TiCDC Overview and Usage Scenarios

1. Why TiCDC exists

TiCDC is designed for incremental data replication out of TiDB.

Its two most common goals are:

Disaster recovery and cross-system replication
Data integration for analytics/search/recommendation pipelines

TiDB Binlog solved part of this problem space historically, but TiCDC improves key areas such as scalability, sink throughput, scheduling, and recovery behavior.

Typical improvements include:

Better horizontal scaling by splitting replication workload
Better sink throughput (for example, multi-partition Kafka consumption patterns)
Better scheduling and self-healing under node movement or failure

Binlog vs TiCDC

2. Position in the architecture

TiCDC sits between TiDB and downstream systems.
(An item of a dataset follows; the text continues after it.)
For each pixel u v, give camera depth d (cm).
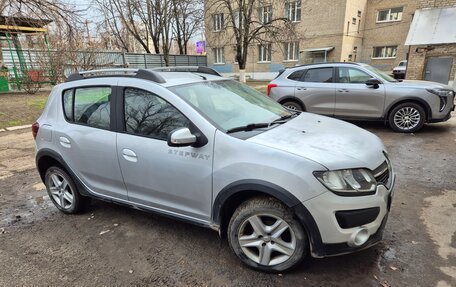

Typical upstream/downstream flow:

App -> TiDB -> TiCDC -> Kafka/MySQL/other consumers

It enables TiDB to become part of a larger data platform instead of staying isolated in one transactional path.

Upstream and downstream

3. Typical production scenarios

3.1 Xiaohongshu

A common pattern is:

TiDB -> TiCDC -> Kafka -> Flink -> TiDB

This supports content-related processing, recommendation tagging, and growth-oriented analytics pipelines.

Xiaohongshu case

3.2 Haier Smart Home

A common pattern is:

TiDB -> TiCDC -> Kafka -> Elasticsearch

This supports near real-time indexing and search use cases.

Haier case

3.3 360

Typical goals include:

Incremental extraction
Dual-cluster hot backup
Stream processing integration

4. Quick start

4.1 Deploy TiCDC nodes with TiUP

tiup cluster display tidb-test

If TiCDC nodes are not present, add them through a scale-out file.

# scale-out-cdc.yaml
cdc_servers:
  - host: 172.16.6.155
    gc-ttl: 86400
    data_dir: /data/deploy/install/data/cdc-8300
  - host: 172.16.6.196
    gc-ttl: 86400
    data_dir: /data/deploy/install/data/cdc-8300

tiup cluster scale-out tidb-test scale-out-cdc.yaml

4.2 Create a Kafka sink changefeed

tiup cdc cli changefeed create --pd=http://172.16.6.155:2379 \
  --sink-uri="kafka://172.16.6.155:9092/tidb-test?protocol=canal-json&kafka-version=2.4.0&partition-num=2&max-message-bytes=67108864&replication-factor=1"

Then consume from Kafka and validate DML/DDL events.

4.3 Create a MySQL sink changefeed

tiup cdc cli changefeed create --pd=http://172.16.6.155:2379 \
  --sink-uri="mysql://jan:123123@172.16.6.155:3306/?time-zone=&worker-count=16&max-txn-row=5000" \
  --changefeed-id="simple-replication-task" \
  --sort-engine="unified" \
  --config=changefeed.toml

5. Operational checkpoints

When troubleshooting TiCDC in production, prioritize:

Checkpoint lag and resolved-ts progression
Sink throughput and backpressure behavior
Capture scheduling balance and rebalance frequency
Error events in changefeed state and sink logs